There is no escape from these mostly one-sided stories that perpetuate diet culture, weight stigma, and anti-fat bias, which can fuel the development or continuation of an eating disorder. This lack of consideration for the negative impact on people with disordered eating is putting lives in danger.
And very few in the mainstream media are talking about this.
While we believe in the importance of every individual’s personal journey and body autonomy, Oprah’s prime-time special, “Shame, Blame and the Weight Loss Revolution” helps to perpetuate diet culture and anti-fat bias, which can be argued is contradictory to the goal of her sharing her story – to release the stigma and the shame around weight and weight loss.

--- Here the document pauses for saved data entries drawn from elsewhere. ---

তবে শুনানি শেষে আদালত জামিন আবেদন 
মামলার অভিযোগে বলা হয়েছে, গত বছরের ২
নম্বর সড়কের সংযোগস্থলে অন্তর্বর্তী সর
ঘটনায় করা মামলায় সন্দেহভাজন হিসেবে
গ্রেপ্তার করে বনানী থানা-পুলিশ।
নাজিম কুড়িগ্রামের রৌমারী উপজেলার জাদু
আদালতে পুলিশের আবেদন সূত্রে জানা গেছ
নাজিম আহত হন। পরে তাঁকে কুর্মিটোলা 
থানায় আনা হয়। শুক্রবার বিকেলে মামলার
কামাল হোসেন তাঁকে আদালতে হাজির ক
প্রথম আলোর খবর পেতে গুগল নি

Furthermore, there was no mention in Oprah’s Special about the potential harm from weight-loss interventions particularly for those with eating disorder history or a predisposition for disordered eating.
GLP-1 Medications and Eating Disorders
We know that eating disorders are on the rise and have the second highest mortality rate of any mental illness (STRIPED, Academy for Eating Disorders (AED) and Deloitte Access Economics). Thus, we believe it is the media’s duty to share this side of the semaglutiude story, too, and include eating disorders in this crucial conversation.
The long-term impact of GLP-1s on individuals who are taking it for weight-loss are unknown, however, recent research has shown that individuals without diabetes who take GLP-1s for weight loss have an increased risk of developing serious medical complications, including pancreatitis, gastroparesis, bowel obstructions, and gallbladder disease (Sodhi, et al., 2023; He, et al., 2022).
Not only do these side effects complicate eating disorder treatment, but these drugs also fuel the harmful societal norm of valuing thinness over body acceptance.
At Monte Nido, it is our clinical recommendation that promotion of weight loss is antithetical to the evidence-based treatments of eating disorders, and we stand with the Collaborative of Eating Disorders (CEDO) recommendation that every person considered for a GLP-1 prescription is screened for disordered eating and eating disorders.
Our team has tried without success in asking mainstream media to cover this side of the GLP-1s story and to include eating disorders in their reporting. We believe it is the media’s ethical responsibility to include eating disorders and mental health in the conversations around GLP1 use. It is critical to have an open dialogue and share all information with the general public.